The UAE government recently came up with an amendment to the Commercial Companies Law by allowing 100% ownership to mainland businesses in UAE. The FDI law came into effect on December 1st.
Until recently the free zones in UAE were the most preferred jurisdictions by investors as they give 100 percent ownership to foreigners. Now with the FDI law, this distinction between free zones and mainland doesn’t exist anymore and things may not be easy for the free zones in UAE. Experts have it that the areas will have to bring in more efficient strategies to bring in foreign investments in the future.
This step by the government is an attempt to bring in more investment options to the country as a way to cope up with the financial crisis that the country is facing with the widespread of the global pandemic and due to the fall of prices of the oil.
Nicholas Maclean, managing director of CBRE, Menat Region, said that “The impact of the new law could be significant on the free zones/ “on-shore” jurisdictional boundaries, which might ease the rental differentials and could bring in flexibility in the decision making and could also be delegated allowing adaptability if any of the changes seem difficult.”
While Hisham Al Gurg, CEO of SEED Group, commented, the free zones should focus more on coming up with new strategies to compete as their primary attraction is now been offered in any part of the country.

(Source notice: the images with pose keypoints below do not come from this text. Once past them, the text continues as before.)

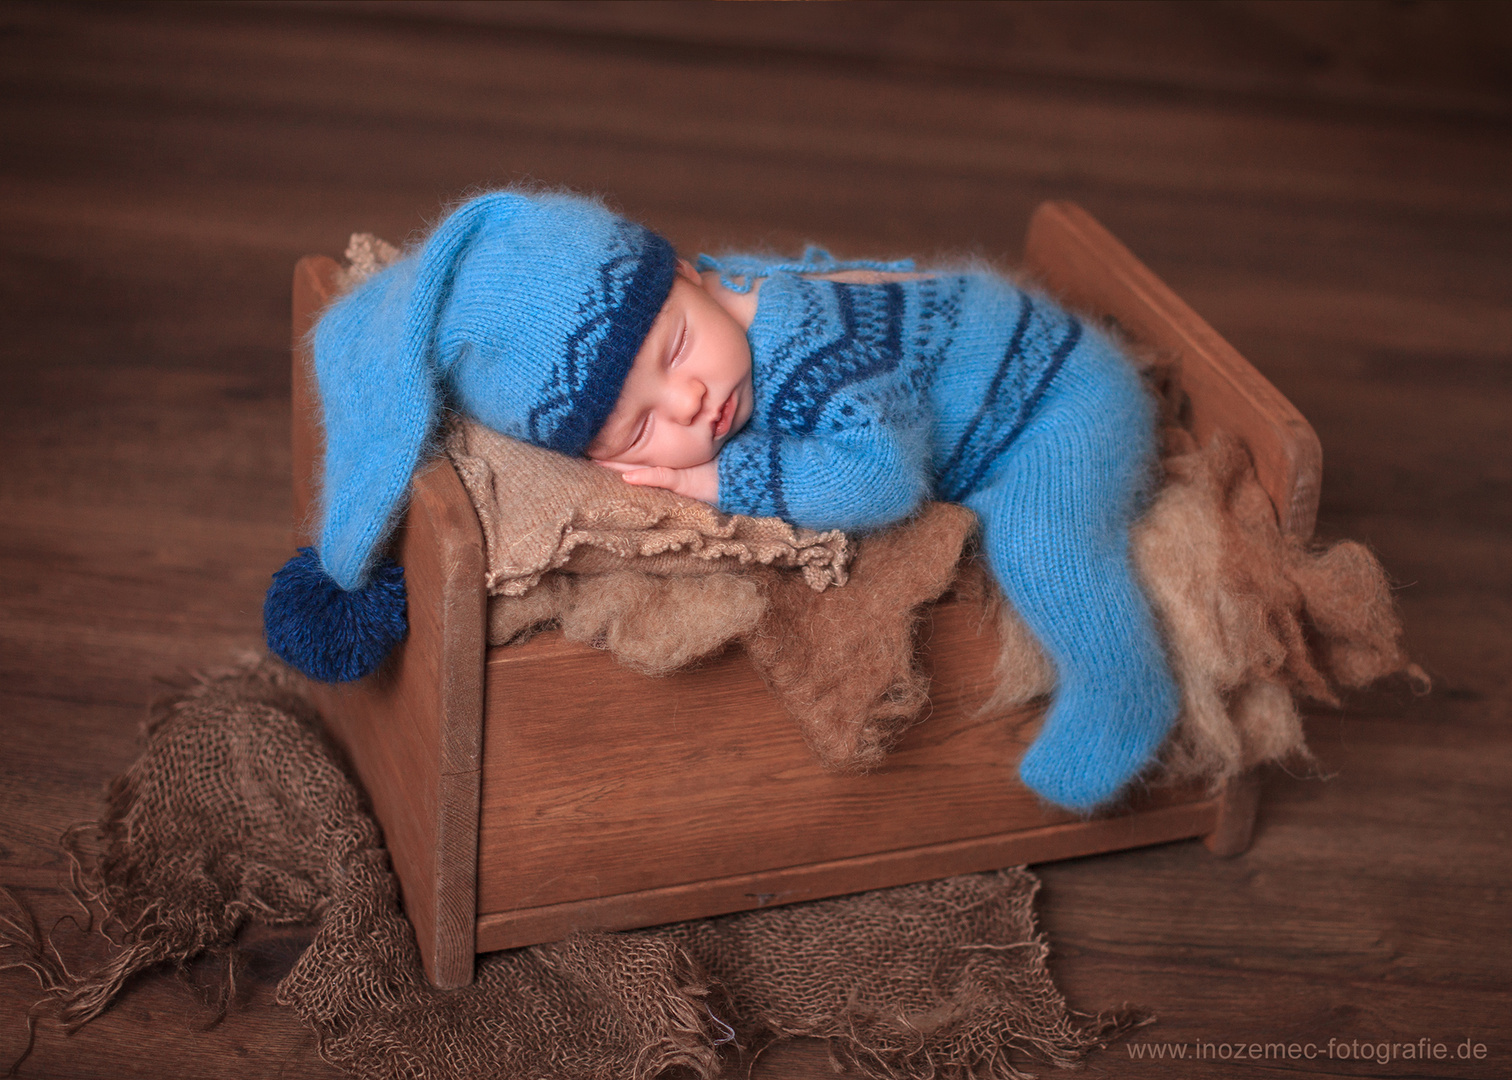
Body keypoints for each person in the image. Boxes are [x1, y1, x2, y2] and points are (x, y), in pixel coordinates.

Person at [265, 189, 1178, 812]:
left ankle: (1124, 687)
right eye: (636, 432)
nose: (691, 401)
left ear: (689, 278)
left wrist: (715, 476)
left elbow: (884, 479)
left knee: (1040, 542)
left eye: (671, 353)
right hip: (993, 384)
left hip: (1057, 397)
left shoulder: (807, 346)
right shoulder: (713, 313)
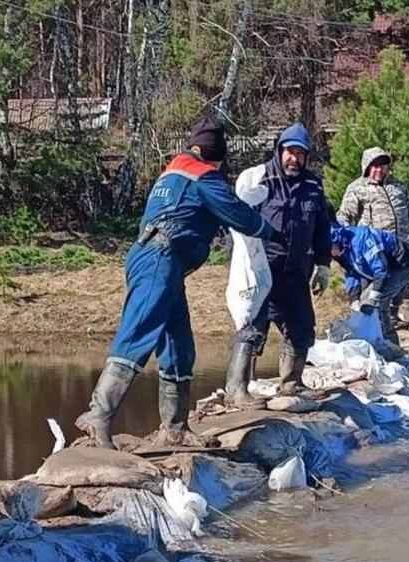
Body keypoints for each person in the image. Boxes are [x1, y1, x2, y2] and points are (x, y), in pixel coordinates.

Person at [75, 116, 271, 448]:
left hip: (163, 259)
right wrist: (270, 230)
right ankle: (98, 415)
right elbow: (239, 214)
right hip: (159, 259)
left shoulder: (173, 172)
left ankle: (176, 428)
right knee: (138, 333)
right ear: (215, 154)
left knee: (179, 346)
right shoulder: (202, 176)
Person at [225, 123, 334, 408]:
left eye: (300, 153)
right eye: (289, 152)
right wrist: (238, 265)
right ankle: (236, 388)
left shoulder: (312, 185)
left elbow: (323, 228)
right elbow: (237, 221)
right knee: (252, 326)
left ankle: (292, 383)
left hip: (297, 272)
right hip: (262, 270)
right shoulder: (260, 180)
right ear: (279, 151)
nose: (294, 159)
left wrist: (323, 265)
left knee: (302, 328)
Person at [335, 147, 409, 301]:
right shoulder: (357, 188)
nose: (379, 170)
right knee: (371, 295)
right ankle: (368, 321)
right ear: (367, 167)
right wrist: (345, 238)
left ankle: (392, 319)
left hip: (400, 249)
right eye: (375, 166)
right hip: (374, 251)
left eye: (383, 166)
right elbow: (344, 214)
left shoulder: (398, 186)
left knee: (398, 294)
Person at [329, 225, 409, 347]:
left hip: (401, 265)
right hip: (383, 271)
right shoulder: (341, 251)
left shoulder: (361, 240)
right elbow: (351, 273)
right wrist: (354, 298)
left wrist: (374, 297)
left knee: (378, 306)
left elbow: (381, 270)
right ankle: (374, 341)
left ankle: (391, 347)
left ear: (336, 241)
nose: (329, 254)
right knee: (362, 305)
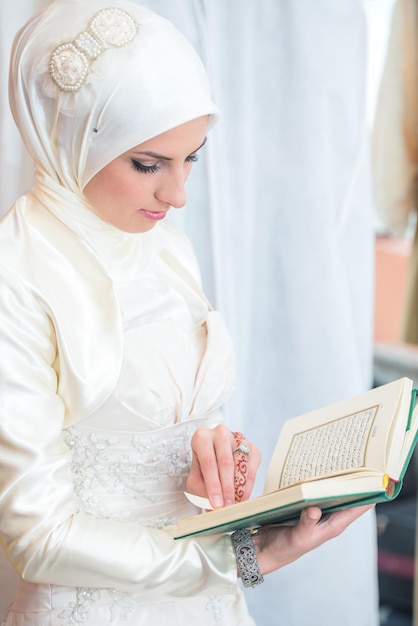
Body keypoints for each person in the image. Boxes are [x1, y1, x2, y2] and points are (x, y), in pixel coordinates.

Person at [0, 1, 372, 624]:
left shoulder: (164, 245)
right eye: (148, 165)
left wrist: (216, 457)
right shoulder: (18, 275)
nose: (177, 195)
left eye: (192, 157)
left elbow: (173, 420)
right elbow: (41, 540)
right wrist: (244, 557)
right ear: (73, 134)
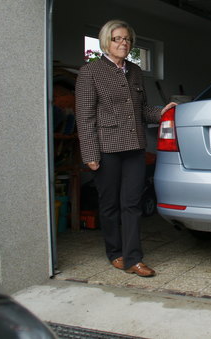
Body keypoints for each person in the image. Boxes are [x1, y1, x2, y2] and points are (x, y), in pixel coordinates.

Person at [75, 19, 176, 277]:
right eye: (117, 39)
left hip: (134, 147)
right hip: (107, 149)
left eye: (127, 39)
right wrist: (90, 154)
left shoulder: (134, 71)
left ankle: (134, 258)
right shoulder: (91, 72)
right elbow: (85, 117)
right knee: (109, 205)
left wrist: (160, 112)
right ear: (106, 42)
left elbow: (141, 110)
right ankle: (115, 252)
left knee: (131, 203)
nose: (123, 43)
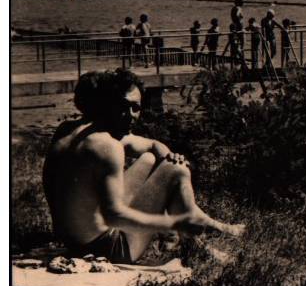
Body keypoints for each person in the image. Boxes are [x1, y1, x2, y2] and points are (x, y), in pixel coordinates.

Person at [42, 69, 244, 264]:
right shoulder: (108, 147)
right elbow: (115, 215)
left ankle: (199, 225)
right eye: (122, 107)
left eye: (136, 108)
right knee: (177, 169)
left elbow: (151, 146)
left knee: (150, 159)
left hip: (71, 242)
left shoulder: (66, 131)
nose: (131, 115)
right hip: (111, 248)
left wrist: (168, 159)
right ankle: (195, 239)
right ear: (107, 105)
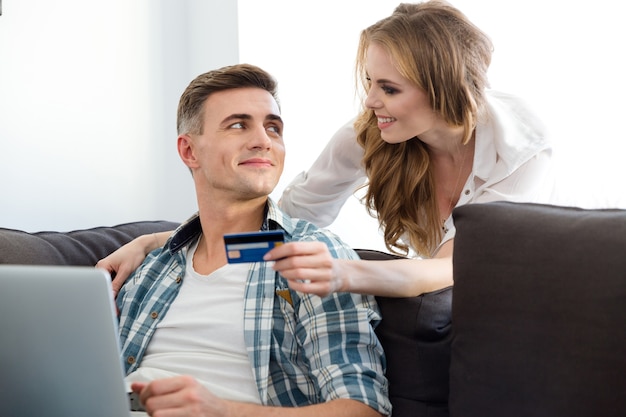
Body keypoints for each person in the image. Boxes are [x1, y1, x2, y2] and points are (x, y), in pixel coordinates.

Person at [98, 0, 553, 299]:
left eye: (390, 89)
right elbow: (283, 227)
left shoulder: (519, 149)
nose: (372, 101)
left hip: (549, 293)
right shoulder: (371, 134)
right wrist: (158, 242)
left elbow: (447, 270)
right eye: (371, 83)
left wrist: (342, 273)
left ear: (443, 89)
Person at [114, 63, 390, 416]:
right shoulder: (152, 267)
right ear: (189, 152)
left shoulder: (315, 258)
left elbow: (363, 410)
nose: (263, 140)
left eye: (273, 127)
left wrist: (222, 410)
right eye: (238, 124)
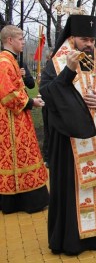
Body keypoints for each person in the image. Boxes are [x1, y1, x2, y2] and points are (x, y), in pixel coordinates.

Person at [39, 14, 96, 255]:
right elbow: (48, 95)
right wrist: (68, 71)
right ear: (72, 38)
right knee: (73, 189)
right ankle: (73, 240)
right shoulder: (56, 63)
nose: (89, 44)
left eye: (92, 40)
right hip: (70, 142)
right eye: (85, 39)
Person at [0, 25, 49, 214]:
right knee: (19, 155)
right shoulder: (4, 62)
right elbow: (7, 93)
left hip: (18, 116)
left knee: (21, 155)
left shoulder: (10, 60)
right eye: (20, 39)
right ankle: (27, 201)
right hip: (12, 119)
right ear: (10, 40)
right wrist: (30, 102)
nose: (23, 42)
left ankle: (18, 200)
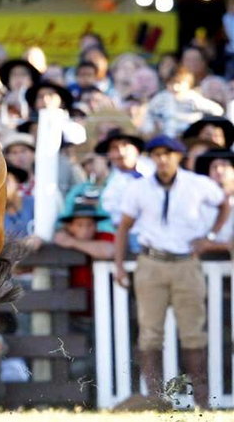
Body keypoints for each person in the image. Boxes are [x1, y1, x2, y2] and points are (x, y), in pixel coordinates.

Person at [114, 135, 230, 409]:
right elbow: (123, 228)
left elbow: (224, 204)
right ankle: (157, 399)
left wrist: (210, 235)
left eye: (168, 153)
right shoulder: (139, 188)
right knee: (150, 333)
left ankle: (203, 402)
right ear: (151, 158)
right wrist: (119, 265)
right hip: (151, 262)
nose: (162, 159)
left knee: (193, 333)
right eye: (157, 154)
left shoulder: (197, 184)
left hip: (185, 261)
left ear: (179, 156)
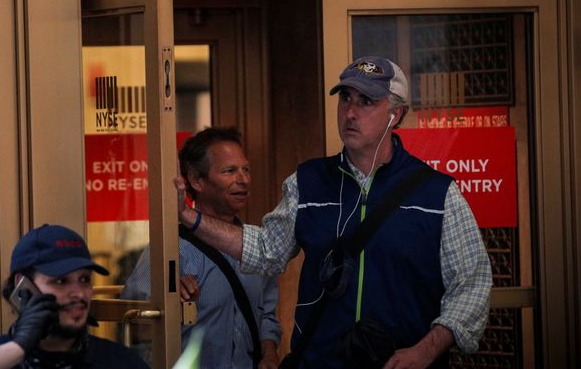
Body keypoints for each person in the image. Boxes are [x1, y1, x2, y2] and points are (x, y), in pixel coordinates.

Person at [176, 57, 492, 368]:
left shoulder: (437, 194)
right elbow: (265, 249)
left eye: (366, 101)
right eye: (345, 99)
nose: (350, 113)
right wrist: (189, 217)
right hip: (321, 361)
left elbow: (472, 284)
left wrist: (426, 351)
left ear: (395, 114)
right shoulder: (308, 182)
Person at [122, 127, 282, 368]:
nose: (244, 180)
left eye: (245, 169)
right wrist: (171, 304)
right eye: (229, 171)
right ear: (197, 180)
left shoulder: (257, 246)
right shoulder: (172, 249)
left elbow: (266, 315)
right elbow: (133, 325)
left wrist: (269, 354)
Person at [0, 224, 148, 368]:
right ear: (23, 288)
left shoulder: (119, 361)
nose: (78, 293)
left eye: (84, 279)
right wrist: (18, 348)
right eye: (60, 281)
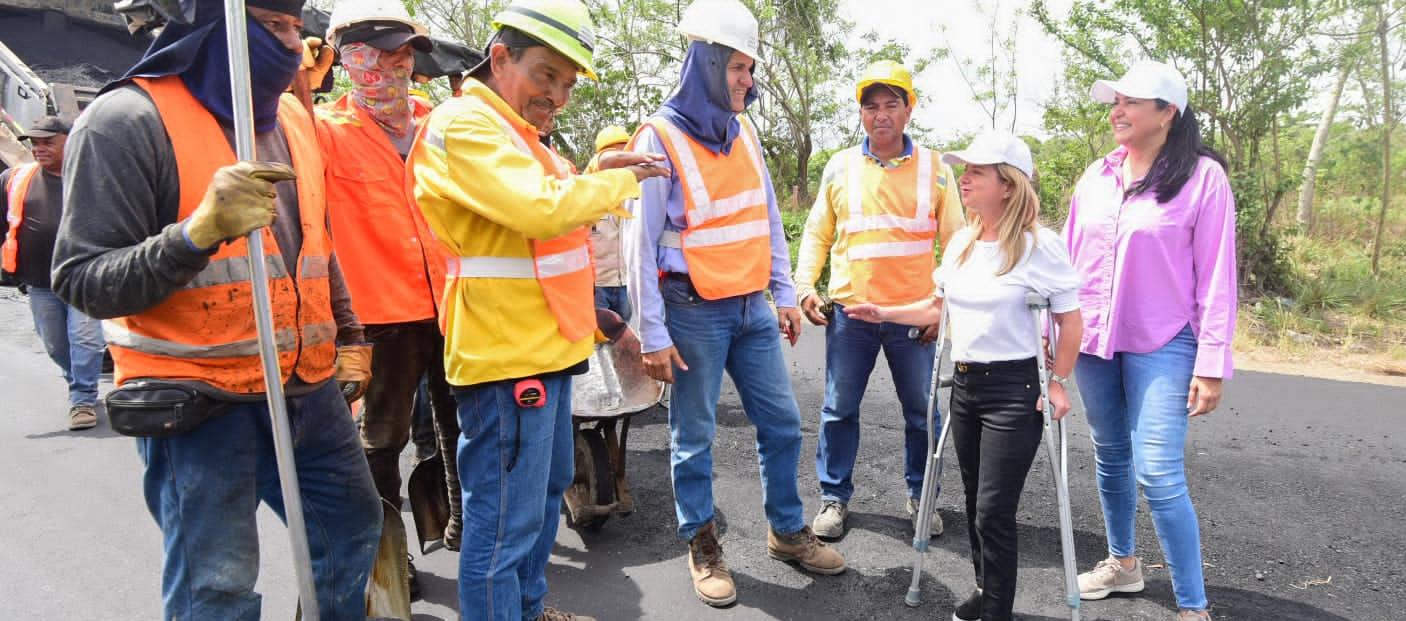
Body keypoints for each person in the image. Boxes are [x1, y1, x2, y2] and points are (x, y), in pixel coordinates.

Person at [51, 0, 382, 617]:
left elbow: (317, 237)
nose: (290, 45)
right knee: (218, 586)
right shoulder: (124, 121)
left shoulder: (290, 115)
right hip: (198, 401)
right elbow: (82, 279)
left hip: (305, 389)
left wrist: (350, 333)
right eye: (271, 26)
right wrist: (194, 236)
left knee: (351, 530)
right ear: (213, 24)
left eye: (295, 29)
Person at [407, 0, 668, 618]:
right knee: (503, 524)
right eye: (546, 76)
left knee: (542, 498)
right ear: (500, 58)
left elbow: (550, 208)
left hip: (548, 351)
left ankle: (527, 609)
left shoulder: (523, 139)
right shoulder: (464, 125)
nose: (558, 95)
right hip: (505, 357)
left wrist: (595, 169)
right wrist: (618, 181)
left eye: (568, 84)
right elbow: (540, 209)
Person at [626, 0, 846, 608]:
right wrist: (651, 335)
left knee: (780, 424)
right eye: (738, 68)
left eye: (751, 68)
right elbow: (640, 246)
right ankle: (702, 542)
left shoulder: (742, 131)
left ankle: (785, 531)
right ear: (706, 63)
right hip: (690, 310)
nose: (749, 81)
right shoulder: (658, 136)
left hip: (751, 309)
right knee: (692, 436)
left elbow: (767, 221)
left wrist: (782, 293)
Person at [848, 132, 1082, 621]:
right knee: (976, 500)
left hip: (1015, 390)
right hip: (967, 387)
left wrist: (1058, 381)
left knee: (994, 510)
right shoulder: (962, 243)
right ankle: (983, 587)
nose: (965, 179)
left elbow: (1069, 317)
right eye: (966, 170)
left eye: (977, 172)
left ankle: (997, 611)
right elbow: (937, 308)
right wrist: (883, 312)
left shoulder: (1041, 247)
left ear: (1009, 186)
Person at [1064, 60, 1236, 621]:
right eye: (1115, 101)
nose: (1118, 110)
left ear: (1168, 113)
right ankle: (1124, 564)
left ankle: (1192, 606)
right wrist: (1054, 338)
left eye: (1131, 101)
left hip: (1165, 341)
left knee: (1157, 468)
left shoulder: (1203, 178)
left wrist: (1211, 363)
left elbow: (1216, 277)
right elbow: (1070, 263)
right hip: (1093, 339)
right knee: (1110, 455)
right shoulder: (1096, 175)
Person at [317, 0, 464, 581]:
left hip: (453, 305)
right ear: (350, 58)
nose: (399, 64)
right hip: (379, 317)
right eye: (384, 51)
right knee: (382, 439)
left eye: (405, 52)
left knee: (463, 426)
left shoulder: (436, 123)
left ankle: (461, 520)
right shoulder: (324, 132)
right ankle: (386, 551)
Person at [792, 60, 965, 540]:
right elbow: (816, 234)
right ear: (861, 114)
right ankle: (833, 498)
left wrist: (944, 308)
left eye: (892, 104)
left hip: (915, 317)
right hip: (852, 314)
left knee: (921, 411)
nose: (881, 115)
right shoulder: (840, 166)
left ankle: (922, 496)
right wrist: (805, 285)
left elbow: (957, 243)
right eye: (872, 107)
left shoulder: (937, 170)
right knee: (838, 408)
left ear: (910, 109)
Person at [2, 116, 105, 430]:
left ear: (69, 141)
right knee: (55, 344)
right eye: (35, 142)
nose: (39, 148)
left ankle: (83, 399)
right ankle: (78, 380)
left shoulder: (94, 178)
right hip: (39, 281)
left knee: (84, 339)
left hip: (84, 277)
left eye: (48, 142)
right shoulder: (14, 178)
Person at [587, 124, 633, 322]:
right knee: (598, 343)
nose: (620, 161)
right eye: (614, 155)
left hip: (627, 285)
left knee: (625, 340)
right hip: (597, 286)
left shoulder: (635, 196)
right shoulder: (587, 193)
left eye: (625, 153)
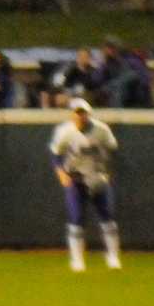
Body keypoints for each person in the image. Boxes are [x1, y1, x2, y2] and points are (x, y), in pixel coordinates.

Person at [51, 98, 121, 272]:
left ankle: (113, 257)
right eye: (77, 112)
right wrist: (61, 174)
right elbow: (56, 154)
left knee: (108, 219)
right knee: (76, 220)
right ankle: (77, 260)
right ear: (72, 115)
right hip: (76, 178)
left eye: (83, 112)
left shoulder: (101, 129)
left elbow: (112, 150)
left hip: (97, 176)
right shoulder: (64, 132)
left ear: (88, 113)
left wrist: (109, 172)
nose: (81, 116)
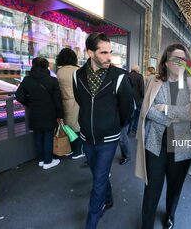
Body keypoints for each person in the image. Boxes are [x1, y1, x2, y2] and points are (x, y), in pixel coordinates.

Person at [135, 43, 191, 229]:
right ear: (166, 62)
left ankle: (170, 215)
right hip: (155, 144)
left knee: (175, 188)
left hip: (182, 147)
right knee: (152, 188)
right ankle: (146, 224)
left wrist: (167, 109)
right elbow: (147, 111)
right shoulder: (154, 81)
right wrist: (178, 117)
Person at [72, 32, 134, 229]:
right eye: (104, 52)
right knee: (98, 173)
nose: (109, 57)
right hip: (86, 137)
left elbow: (128, 109)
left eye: (110, 52)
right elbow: (80, 100)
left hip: (109, 138)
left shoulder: (120, 76)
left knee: (99, 179)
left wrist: (114, 125)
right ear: (90, 52)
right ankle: (108, 199)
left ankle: (91, 222)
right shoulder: (77, 75)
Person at [15, 57, 63, 169]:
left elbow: (18, 96)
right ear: (46, 67)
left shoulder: (27, 79)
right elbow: (57, 100)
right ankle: (48, 161)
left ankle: (41, 160)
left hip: (34, 112)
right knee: (47, 136)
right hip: (49, 113)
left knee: (37, 136)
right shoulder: (52, 80)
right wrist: (60, 115)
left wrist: (29, 102)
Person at [56, 48, 85, 159]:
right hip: (76, 101)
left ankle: (69, 149)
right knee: (77, 126)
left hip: (63, 101)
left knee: (67, 125)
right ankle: (77, 151)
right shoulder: (77, 70)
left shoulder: (59, 72)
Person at [128, 64, 144, 135]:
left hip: (129, 98)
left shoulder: (127, 75)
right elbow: (141, 88)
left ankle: (128, 129)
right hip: (138, 99)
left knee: (129, 115)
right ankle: (135, 129)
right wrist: (143, 97)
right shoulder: (140, 76)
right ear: (137, 70)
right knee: (137, 115)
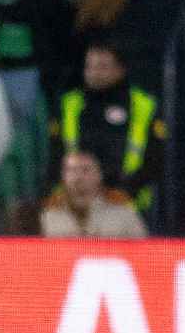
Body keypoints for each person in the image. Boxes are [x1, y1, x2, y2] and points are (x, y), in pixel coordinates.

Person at [52, 42, 165, 214]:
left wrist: (128, 189)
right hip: (75, 204)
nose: (94, 73)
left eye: (103, 67)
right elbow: (55, 155)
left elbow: (156, 157)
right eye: (89, 67)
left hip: (128, 203)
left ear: (120, 70)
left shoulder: (143, 105)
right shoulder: (69, 104)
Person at [40, 149, 147, 239]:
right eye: (71, 170)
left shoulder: (122, 212)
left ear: (99, 175)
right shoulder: (50, 213)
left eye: (85, 170)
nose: (78, 177)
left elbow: (142, 251)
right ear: (63, 175)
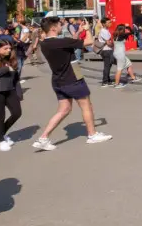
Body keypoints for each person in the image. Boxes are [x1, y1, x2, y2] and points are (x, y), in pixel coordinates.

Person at [33, 16, 112, 151]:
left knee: (64, 110)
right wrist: (87, 30)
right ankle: (92, 135)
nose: (61, 27)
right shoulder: (62, 41)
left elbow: (70, 43)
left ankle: (43, 138)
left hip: (58, 79)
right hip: (73, 77)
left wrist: (78, 32)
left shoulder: (45, 43)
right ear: (53, 28)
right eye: (59, 25)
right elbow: (89, 42)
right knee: (86, 105)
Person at [96, 18, 115, 87]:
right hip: (106, 50)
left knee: (108, 66)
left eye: (110, 22)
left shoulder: (106, 30)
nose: (110, 24)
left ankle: (107, 80)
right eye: (108, 22)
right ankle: (105, 81)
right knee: (107, 66)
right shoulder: (104, 31)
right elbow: (108, 42)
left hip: (107, 50)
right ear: (104, 24)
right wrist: (114, 45)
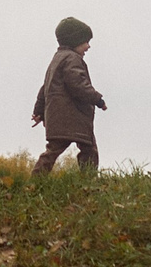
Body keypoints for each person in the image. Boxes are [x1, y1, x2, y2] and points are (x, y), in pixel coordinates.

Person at [29, 16, 107, 174]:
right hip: (74, 116)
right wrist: (97, 99)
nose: (88, 46)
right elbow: (78, 84)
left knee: (52, 151)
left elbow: (45, 88)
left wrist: (39, 111)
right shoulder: (72, 59)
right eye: (85, 42)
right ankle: (88, 180)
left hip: (57, 117)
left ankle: (36, 179)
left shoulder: (56, 60)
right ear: (74, 41)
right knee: (89, 149)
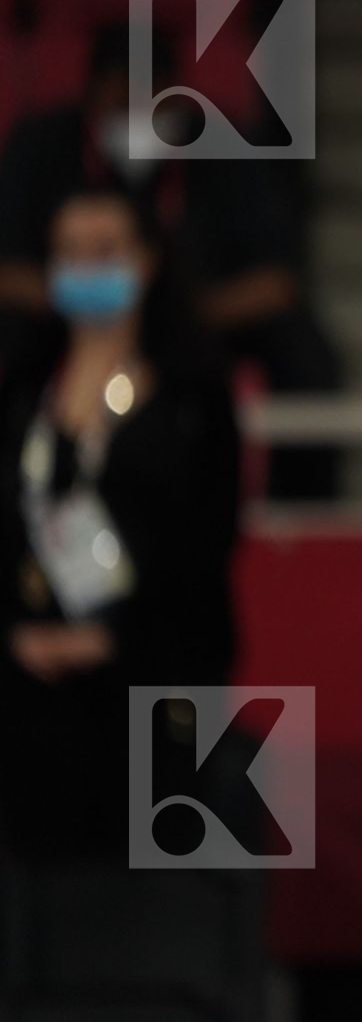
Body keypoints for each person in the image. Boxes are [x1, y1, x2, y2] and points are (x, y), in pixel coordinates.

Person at [0, 23, 343, 499]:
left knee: (305, 356)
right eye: (122, 102)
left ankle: (302, 511)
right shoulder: (40, 147)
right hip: (67, 320)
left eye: (151, 102)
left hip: (196, 326)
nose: (136, 115)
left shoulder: (227, 147)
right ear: (92, 97)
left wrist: (176, 312)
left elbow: (278, 280)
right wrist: (75, 296)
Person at [0, 190, 240, 858]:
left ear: (146, 259)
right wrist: (19, 637)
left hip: (150, 683)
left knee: (145, 876)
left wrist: (113, 640)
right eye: (70, 252)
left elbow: (208, 542)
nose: (86, 266)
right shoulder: (23, 396)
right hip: (29, 684)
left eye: (105, 249)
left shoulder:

“It remains to be seen how radical the detailed revisions will be and how the new rules will interplay with some form of taxation, which surely must be a partial replacement for the foregone income, but the preliminary outline reiterates the countries drive to maintain its position as an innovator and business hub.”, added Maclean.
The government is taking every possible step to recover their economy and as for the amendment, it was indeed one of the most awaited laws for the foreign investors. UAE is trying to achieve their goal of being the business hub of the world and hopefully this initiative would lead them to it.